Gonçalves65 cita como principal vantagem do e-learning a economia, tanto no departamento de informática, pois os cursos permitem que os funcionários resolvam pequenos problemas de informática sozinhos, quanto no próprio valor do treinamento. As desvantagens seriam operacionais, a necessidade de um gerenciamento grande, maior que num serviço terceirizado, além da necessidade de um gerenciador para o curso.
A Fundação Bradesco também apostou no e-learning como uma forma de atender mais profissionais sem a necessidade de construir mais escolas. Uma nova escola custaria por volta de R$ 4,5 milhões, sem contar o custo anual de manutenção de cada uma das 37 escolas da Fundação Bradesco: R$ 1,5 milhão.
O produto escolhido foi o TopClass Server, da irlandesa WBT Systems, provedora de softwares e serviços para treinamento em rede. Ao adaptar o software TopClass para a língua portuguesa, a MicroPower tornou-se sua representante no Brasil.
Atualmente, estão disponíveis somente treinamentos de qualificação para professores e funcionários, está previsto o lançamento do primeiro Curso Técnico de Informática via Internet, com duração de 100 horas, sendo 85% virtual e 15% presencial. Buscando aprimorar seu projeto, a Fundação Bradesco já adquiriu duas ferramentas auxiliares: o Symposium, da Centra, que colabora no uso dos recursos como vídeo, textos e áudio, e o Perception, da Question Mark, que realiza avaliação on-line.

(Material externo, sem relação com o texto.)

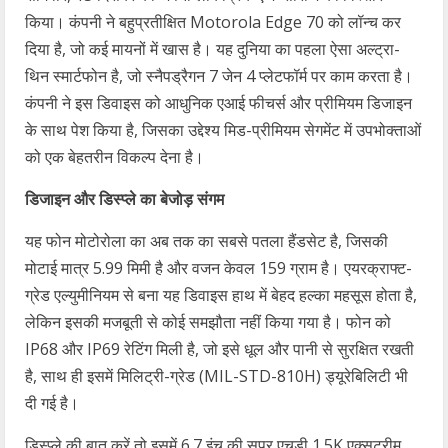
किया। कंपनी ने बहुप्रतीक्षित Motorola Edge 70 को लॉन्च कर
दिया है, जो कई मायनों में खास है। यह दुनिया का पहला ऐसा अल्ट्रा-
थिन स्मार्टफोन है, जो स्नैपड्रैगन 7 जेन 4 प्लेटफॉर्म पर काम करता है।
कंपनी ने इस डिवाइस को आधुनिक एआई फीचर्स और प्रीमियम डिजाइन
के साथ पेश किया है, जिसका उद्देश्य मिड-प्रीमियम सेगमेंट में उपभोक्ताओं
को एक बेहतरीन विकल्प देना है।
डिजाइन और डिस्प्ले का बेजोड़ संगम
यह फोन मोटोरोला का अब तक का सबसे पतला हैंडसेट है, जिसकी
मोटाई मात्र 5.99 मिमी है और वजन केवल 159 ग्राम है। एयरक्राफ्ट-
ग्रेड एल्युमीनियम से बना यह डिवाइस हाथ में बेहद हल्का महसूस होता है,
लेकिन इसकी मजबूती से कोई समझौता नहीं किया गया है। फोन को
IP68 और IP69 रेटिंग मिली है, जो इसे धूल और पानी से सुरक्षित रखती
है, साथ ही इसमें मिलिट्री-ग्रेड (MIL-STD-810H) ड्यूरेबिलिटी भी
दी गई है।
डिस्प्ले की बात करें तो इसमें 6.7 इंच की सुपर एचडी 1.5K एक्सट्रीम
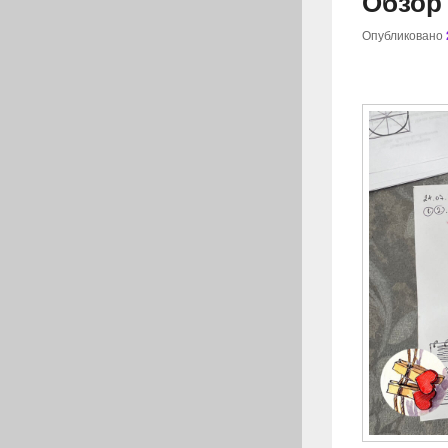
Обзор 
Опубликовано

O gerente departamental de tecnologia de informática e educação, Nivaldo Marcusso, garante que os planos da Fundação Bradesco são grandes. "Com o e-learning, poderemos chegar em locais onde não estamos fisicamente presentes. Através de parcerias com escolas públicas, entidades e prefeituras poderemos atender à população carente que, de outra forma, não teria acesso às informações." Utopia ou não, a Fundação trabalha em busca desse objetivo e participa, mensalmente, de um grupo de discussão junto com outras empresas interessadas no e-learning, como Coca-Cola e Xerox66.